When you pass through the waters, I will be with you;

    and through the rivers, they shall not overwhelm you;
when you walk through fire you shall not be burned,
    and the flame shall not consume you. (43:1b, 2)

But as always, God loves them—and us—not because of anything they (we) have done:
Because you are precious in my sight,
    and honored, and I love you, (43:4a)

For Israel, there is one of God’s great promises that one day the nation will be restored:
Do not fear, for I am with you;
    I will bring your offspring from the east,
    and from the west I will gather you;
I will say to the north, “Give them up,”
    and to the south, “Do not withhold;
bring my sons from far away
    and my daughters from the end of the earth— (43:5,6)

As we’ve noted before, many Evangelicals and a few Zionists believe that the modern state of Israel is the fulfillment of this promise. I am less confident about that. What’s important here, I think, is that God’s mercy extends to every person, not just to the inhabitants of Israel as our poet writes in God’s voice:
everyone who is called by my name,
    whom I created for my glory,
    whom I formed and made. (43:7)

Later, we read how God is indeed the source of all salvation:
I, I am the Lord,
    and besides me there is no savior.

I am God, and also henceforth I am He;
    there is no one who can deliver from my hand;
    I work and who can hinder it?” (43:11, 13)

Of course we Christians see the fulfillment of this promise in the Incarnation, death and resurrection of Jesus Christ.

In addition to our salvation I think the other great promise is that God, through the Holy Spirit, is active in our lives, continually recreating and restoring:
I am about to do a new thing;
    now it springs forth, do you not perceive it?
I will make a way in the wilderness
    and rivers in the desert. (43:19)

The question is, am I allowing God to do new things in my life or am I resisting change with my own will preferring to be stuck in the status quo?

Philippians 2:19–30: Right in the middle of his essay on Christology, Paul interjects a couple of personal notes. He is sending Timothy to them, whom he obviously holds in the highest regard: “I have no one like him who will be genuinely concerned for your welfare.” (20) He makes it clear that most of the others around him “are seeking their own interests, not those of Jesus Christ.” (21) Wow. This certainly does not speak well of the majority of Paul’s retinue of hangers-on.

As he has done before, Paul promises to come to Philippi, although we have no evidence that he did: “I trust in the Lord that I will also come soon.” (24)

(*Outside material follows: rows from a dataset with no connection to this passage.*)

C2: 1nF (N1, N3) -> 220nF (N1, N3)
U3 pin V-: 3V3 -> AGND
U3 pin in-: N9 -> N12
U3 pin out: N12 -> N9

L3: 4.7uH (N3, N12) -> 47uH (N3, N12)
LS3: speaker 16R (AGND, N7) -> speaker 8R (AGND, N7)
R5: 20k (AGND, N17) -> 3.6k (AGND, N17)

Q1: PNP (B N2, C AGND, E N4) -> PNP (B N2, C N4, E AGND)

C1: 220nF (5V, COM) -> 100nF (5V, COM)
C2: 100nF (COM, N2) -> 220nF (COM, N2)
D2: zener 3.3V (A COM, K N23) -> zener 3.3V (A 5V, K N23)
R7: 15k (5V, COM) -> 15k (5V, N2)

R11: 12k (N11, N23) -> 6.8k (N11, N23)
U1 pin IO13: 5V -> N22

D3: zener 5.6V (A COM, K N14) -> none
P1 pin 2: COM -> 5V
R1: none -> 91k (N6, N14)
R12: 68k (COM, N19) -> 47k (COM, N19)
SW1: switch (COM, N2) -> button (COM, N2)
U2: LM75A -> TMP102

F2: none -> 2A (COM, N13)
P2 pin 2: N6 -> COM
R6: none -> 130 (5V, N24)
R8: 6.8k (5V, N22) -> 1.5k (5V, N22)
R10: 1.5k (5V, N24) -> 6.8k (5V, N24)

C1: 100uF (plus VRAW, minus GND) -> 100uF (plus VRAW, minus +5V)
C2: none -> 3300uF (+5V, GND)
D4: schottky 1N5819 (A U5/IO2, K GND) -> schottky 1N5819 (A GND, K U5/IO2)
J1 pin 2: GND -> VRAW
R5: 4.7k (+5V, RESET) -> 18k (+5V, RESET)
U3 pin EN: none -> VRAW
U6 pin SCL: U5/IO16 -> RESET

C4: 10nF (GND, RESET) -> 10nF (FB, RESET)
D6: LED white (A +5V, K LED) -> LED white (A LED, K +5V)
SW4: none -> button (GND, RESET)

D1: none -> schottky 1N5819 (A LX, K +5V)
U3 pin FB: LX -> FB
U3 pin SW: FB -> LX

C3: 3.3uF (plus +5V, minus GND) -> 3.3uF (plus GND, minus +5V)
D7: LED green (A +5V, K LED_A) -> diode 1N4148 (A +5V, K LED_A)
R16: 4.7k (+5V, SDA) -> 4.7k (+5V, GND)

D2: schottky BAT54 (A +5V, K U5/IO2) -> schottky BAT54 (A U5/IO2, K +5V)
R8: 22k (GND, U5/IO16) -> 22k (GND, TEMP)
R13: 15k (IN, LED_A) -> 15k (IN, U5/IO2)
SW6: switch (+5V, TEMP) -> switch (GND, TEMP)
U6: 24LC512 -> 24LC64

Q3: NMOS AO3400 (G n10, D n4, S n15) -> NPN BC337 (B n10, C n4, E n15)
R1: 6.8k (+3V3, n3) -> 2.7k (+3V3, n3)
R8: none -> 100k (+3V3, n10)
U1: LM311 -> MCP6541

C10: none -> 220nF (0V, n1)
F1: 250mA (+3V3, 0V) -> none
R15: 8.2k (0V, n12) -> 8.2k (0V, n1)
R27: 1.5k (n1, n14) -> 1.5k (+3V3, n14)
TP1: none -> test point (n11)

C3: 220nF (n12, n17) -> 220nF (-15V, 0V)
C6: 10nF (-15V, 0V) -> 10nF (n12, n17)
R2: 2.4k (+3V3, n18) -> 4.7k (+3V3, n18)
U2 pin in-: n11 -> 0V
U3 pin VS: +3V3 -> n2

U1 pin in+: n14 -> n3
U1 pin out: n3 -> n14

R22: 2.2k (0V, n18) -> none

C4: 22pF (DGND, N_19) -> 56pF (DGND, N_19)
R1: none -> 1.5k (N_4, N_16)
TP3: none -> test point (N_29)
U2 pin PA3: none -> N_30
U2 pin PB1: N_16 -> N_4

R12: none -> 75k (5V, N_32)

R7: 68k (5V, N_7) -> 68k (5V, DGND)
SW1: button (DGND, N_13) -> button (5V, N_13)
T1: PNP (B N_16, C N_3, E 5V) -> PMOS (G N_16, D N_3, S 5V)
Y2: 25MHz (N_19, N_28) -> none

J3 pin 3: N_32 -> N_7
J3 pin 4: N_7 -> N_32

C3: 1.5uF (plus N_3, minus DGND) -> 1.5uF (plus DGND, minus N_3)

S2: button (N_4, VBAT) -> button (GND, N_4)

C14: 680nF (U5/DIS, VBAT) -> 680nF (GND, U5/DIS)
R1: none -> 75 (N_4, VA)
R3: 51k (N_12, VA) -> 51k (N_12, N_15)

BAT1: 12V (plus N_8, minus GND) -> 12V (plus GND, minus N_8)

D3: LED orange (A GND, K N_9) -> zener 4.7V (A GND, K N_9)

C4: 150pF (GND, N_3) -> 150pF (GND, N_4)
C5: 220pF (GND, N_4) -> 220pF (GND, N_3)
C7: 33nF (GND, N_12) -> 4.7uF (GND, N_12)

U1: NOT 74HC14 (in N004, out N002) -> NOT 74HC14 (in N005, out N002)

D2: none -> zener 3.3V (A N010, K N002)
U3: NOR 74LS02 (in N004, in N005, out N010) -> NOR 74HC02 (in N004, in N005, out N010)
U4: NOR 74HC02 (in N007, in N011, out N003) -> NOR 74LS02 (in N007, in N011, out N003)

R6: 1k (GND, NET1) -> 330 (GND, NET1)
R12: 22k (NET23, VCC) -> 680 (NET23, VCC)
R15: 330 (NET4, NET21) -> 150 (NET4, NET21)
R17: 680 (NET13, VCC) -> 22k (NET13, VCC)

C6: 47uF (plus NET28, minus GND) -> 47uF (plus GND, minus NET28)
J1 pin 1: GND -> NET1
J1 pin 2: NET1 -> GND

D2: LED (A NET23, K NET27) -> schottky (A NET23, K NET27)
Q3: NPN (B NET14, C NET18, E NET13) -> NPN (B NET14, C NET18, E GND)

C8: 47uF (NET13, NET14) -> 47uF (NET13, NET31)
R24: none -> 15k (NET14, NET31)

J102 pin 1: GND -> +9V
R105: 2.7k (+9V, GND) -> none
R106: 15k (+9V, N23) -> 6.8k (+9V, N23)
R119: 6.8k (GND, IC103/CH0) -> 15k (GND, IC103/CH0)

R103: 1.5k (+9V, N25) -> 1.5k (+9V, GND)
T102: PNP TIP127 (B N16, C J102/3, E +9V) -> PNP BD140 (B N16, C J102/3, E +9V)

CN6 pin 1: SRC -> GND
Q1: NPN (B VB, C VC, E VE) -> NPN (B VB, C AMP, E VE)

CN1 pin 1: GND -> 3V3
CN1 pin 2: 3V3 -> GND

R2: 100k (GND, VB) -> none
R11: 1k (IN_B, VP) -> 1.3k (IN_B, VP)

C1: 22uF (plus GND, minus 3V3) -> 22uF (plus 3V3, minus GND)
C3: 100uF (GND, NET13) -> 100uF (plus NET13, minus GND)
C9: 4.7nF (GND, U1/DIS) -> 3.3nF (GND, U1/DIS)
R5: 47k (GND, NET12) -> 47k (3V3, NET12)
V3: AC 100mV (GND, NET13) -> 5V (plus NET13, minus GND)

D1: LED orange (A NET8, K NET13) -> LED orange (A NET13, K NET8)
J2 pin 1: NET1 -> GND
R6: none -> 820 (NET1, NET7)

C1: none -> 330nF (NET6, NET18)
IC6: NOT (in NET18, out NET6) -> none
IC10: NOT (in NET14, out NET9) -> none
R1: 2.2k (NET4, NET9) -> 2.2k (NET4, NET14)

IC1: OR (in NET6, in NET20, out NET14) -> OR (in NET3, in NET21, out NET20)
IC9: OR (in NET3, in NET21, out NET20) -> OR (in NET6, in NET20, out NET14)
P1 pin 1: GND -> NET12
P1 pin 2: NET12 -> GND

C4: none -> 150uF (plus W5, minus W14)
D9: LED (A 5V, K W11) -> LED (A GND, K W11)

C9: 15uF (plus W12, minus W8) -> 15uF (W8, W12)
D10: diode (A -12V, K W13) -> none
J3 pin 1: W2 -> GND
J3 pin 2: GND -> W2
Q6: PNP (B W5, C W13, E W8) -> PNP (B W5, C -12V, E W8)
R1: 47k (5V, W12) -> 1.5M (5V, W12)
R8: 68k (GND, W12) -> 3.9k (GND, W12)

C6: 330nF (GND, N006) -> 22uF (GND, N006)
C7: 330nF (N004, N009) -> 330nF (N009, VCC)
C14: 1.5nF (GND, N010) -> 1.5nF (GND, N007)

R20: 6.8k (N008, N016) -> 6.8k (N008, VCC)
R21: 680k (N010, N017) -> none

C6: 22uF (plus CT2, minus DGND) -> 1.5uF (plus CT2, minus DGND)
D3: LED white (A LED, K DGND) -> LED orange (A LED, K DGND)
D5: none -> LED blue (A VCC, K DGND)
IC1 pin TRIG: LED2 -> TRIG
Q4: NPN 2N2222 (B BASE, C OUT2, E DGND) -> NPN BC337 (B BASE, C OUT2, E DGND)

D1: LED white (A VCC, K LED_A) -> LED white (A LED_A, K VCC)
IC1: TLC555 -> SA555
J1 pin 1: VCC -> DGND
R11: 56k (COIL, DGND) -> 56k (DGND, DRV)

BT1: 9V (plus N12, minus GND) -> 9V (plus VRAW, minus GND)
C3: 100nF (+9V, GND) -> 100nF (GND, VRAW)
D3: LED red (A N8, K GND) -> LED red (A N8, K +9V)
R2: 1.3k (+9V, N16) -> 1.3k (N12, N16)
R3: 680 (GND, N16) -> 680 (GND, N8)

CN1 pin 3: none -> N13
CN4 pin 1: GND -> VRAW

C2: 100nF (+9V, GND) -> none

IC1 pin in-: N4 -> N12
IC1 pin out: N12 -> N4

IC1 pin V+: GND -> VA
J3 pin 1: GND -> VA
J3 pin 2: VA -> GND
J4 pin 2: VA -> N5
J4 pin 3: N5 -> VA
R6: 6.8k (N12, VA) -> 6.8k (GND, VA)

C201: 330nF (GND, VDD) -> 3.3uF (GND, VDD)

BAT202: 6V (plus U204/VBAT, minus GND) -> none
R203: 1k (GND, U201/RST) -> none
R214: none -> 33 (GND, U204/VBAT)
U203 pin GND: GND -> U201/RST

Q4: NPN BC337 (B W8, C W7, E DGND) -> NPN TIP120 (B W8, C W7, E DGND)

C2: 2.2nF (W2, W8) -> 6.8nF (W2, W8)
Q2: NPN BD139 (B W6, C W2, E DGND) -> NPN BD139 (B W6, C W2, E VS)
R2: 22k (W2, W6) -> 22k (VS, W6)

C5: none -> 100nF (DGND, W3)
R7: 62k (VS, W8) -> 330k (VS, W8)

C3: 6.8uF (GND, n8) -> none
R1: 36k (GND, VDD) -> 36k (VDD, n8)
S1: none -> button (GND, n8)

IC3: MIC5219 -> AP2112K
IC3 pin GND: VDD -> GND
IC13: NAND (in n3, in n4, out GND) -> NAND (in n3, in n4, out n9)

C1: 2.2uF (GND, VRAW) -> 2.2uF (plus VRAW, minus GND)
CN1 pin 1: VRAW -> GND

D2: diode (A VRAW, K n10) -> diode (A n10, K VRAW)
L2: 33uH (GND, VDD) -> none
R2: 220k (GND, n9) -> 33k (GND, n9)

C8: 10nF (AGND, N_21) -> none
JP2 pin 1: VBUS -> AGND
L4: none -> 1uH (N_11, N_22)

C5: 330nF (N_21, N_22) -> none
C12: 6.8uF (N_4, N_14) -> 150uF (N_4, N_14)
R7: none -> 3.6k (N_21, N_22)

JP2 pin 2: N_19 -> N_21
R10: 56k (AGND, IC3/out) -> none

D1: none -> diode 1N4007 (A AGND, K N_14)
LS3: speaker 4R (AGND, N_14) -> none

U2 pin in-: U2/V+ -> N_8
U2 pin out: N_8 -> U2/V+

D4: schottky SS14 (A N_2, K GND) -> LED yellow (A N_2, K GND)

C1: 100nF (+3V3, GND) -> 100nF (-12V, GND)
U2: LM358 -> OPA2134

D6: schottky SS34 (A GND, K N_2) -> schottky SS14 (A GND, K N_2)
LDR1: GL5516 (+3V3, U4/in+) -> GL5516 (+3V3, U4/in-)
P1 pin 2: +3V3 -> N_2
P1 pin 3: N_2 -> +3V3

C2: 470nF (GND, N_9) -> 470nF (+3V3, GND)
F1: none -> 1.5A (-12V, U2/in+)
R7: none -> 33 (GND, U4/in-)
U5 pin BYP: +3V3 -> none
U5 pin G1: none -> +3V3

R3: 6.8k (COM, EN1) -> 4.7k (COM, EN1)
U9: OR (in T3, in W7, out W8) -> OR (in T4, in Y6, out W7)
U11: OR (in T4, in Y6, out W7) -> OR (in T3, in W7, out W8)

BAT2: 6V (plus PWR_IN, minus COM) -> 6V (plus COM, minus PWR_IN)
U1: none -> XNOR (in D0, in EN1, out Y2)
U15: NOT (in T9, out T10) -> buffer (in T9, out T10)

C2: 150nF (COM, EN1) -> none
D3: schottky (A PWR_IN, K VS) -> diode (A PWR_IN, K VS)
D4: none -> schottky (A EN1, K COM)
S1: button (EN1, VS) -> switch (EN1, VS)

Paul also “think[s] it necessary to send to you Epaphroditus—my brother and co-worker and fellow soldier, your messenger and minister to my need.“(25) Epaphroditus is obviously well known in the church at Philippi and probably came originally from there. He has recovered from a serious illness and “he has been longing for all of you.” (26) It sounds like he is due some serious R&R back home. By sending Epaphroditus back to Philippi, Paul accomplishes two goals: “I am the more eager to send him, therefore, in order that you may rejoice at seeing him again, and that I may be less anxious.” (28) Paul doesn’t reveal the source of his anxiety. But inasmuch as Paul is sending Epaphroditus along with Timothy is it because despite his endorsement, he doesn’t fully trust him?

We finally discover that Epaphroditus’ illness apparently arose from some duty Paul had him perform—and it sounds as if Paul is feeling a little guilty and feels obligated to send his servant back home: “because he came close to death for the work of Christ,  risking his life to make up for those services that you could not give me.” (30) Again, it would be fantastic to know what duties Epaphroditus undertook that brought him so close to death. But as usual when it comes to personal matters, we are left only with Paul’s tantalizing but cryptic statements.

I have to say that I like personal intermezzos like these that give us a respite from Paul’s relentless—and lengthy—theological discourses.